FILE - In this March 27, 2013, file photo the Bank of America Building, center, also known as the Superman building, stands among other buildings in downtown Providence, R.I. A $54 million lawsuit over Rhode Island's tallest building has been settled just before a trial was scheduled to begin in federal court. A trial had been set to begin Monday, May 8, 2017. (AP Photo/Steven Senne, File)

PROVIDENCE, R.I. (AP) — A $54 million lawsuit over the state’s tallest building, called the Superman Building, has been settled just before a trial was scheduled to begin in federal court.

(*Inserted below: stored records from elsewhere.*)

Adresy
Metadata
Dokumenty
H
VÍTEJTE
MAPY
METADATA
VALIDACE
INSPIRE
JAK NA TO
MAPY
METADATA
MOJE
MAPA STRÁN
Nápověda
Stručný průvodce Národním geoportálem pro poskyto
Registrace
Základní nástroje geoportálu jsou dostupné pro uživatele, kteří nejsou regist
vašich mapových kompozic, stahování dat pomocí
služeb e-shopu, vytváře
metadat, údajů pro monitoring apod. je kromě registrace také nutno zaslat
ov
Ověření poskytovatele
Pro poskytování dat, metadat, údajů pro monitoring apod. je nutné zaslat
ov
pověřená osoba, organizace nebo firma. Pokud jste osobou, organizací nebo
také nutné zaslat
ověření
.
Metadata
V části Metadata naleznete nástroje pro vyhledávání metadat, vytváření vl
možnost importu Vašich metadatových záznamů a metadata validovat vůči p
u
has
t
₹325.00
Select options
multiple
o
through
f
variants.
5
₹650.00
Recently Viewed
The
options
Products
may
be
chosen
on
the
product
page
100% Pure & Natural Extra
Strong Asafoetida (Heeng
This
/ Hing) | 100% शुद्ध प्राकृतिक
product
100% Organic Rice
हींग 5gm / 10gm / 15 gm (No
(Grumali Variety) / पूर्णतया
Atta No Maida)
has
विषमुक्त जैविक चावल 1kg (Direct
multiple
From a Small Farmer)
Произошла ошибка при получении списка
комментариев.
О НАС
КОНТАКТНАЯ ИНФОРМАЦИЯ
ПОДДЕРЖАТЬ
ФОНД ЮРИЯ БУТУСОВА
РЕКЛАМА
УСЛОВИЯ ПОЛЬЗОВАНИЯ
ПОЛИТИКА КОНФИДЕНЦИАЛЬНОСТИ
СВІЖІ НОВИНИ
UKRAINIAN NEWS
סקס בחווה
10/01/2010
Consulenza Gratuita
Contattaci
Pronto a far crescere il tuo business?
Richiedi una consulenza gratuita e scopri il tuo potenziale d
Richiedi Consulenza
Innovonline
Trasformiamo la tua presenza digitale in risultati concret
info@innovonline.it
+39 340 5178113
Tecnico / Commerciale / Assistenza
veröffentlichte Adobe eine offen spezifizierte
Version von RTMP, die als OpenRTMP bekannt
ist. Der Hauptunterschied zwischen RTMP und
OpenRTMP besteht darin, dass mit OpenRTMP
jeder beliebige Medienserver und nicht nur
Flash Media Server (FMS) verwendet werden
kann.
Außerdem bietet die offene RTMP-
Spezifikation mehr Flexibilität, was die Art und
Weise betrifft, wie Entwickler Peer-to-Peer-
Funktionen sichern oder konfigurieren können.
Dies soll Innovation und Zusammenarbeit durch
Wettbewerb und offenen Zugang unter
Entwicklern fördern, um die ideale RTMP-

The owner of the Providence skyscraper had sued its former tenant, Bank of America, saying the bank allowed it to fall into disrepair. The Charlotte, North Carolina-based bank had countersued, arguing it spent millions of dollars on maintenance before it moved out four years ago.

The owner, High Rock Westminster Street, based in Newton, Massachusetts, and the bank said they were pleased to have settled the lawsuit.

“High Rock looks forward to exploring options to make the most of its ownership of the building,” a joint statement said. “Bank of America looks forward to continuing its long-standing partnership with the city and people of Providence.”

The terms of the settlement weren’t disclosed. A trial had been set to begin Monday.

The 26-story building has been vacant for years and has become a symbol of Rhode Island’s economic decline.

It was the tallest skyscraper in New England when it opened in 1928 as the Industrial National Bank Building and became the most recognizable feature on the Providence skyline. The Art Deco-style skyscraper, at the heart of downtown, got its superhero nickname because of its similarity to the Daily Planet headquarters in the old TV show.

High Rock has said in court that Bank of America took such bad care of the building over a period of years that the limestone facade is crumbling, among other problems.

Bank of America had said that it spent tens of millions of dollars on maintenance and repairs on the building during its lease and contended that High Rock decided to sue so it could get the money it needs to convert the building into apartments.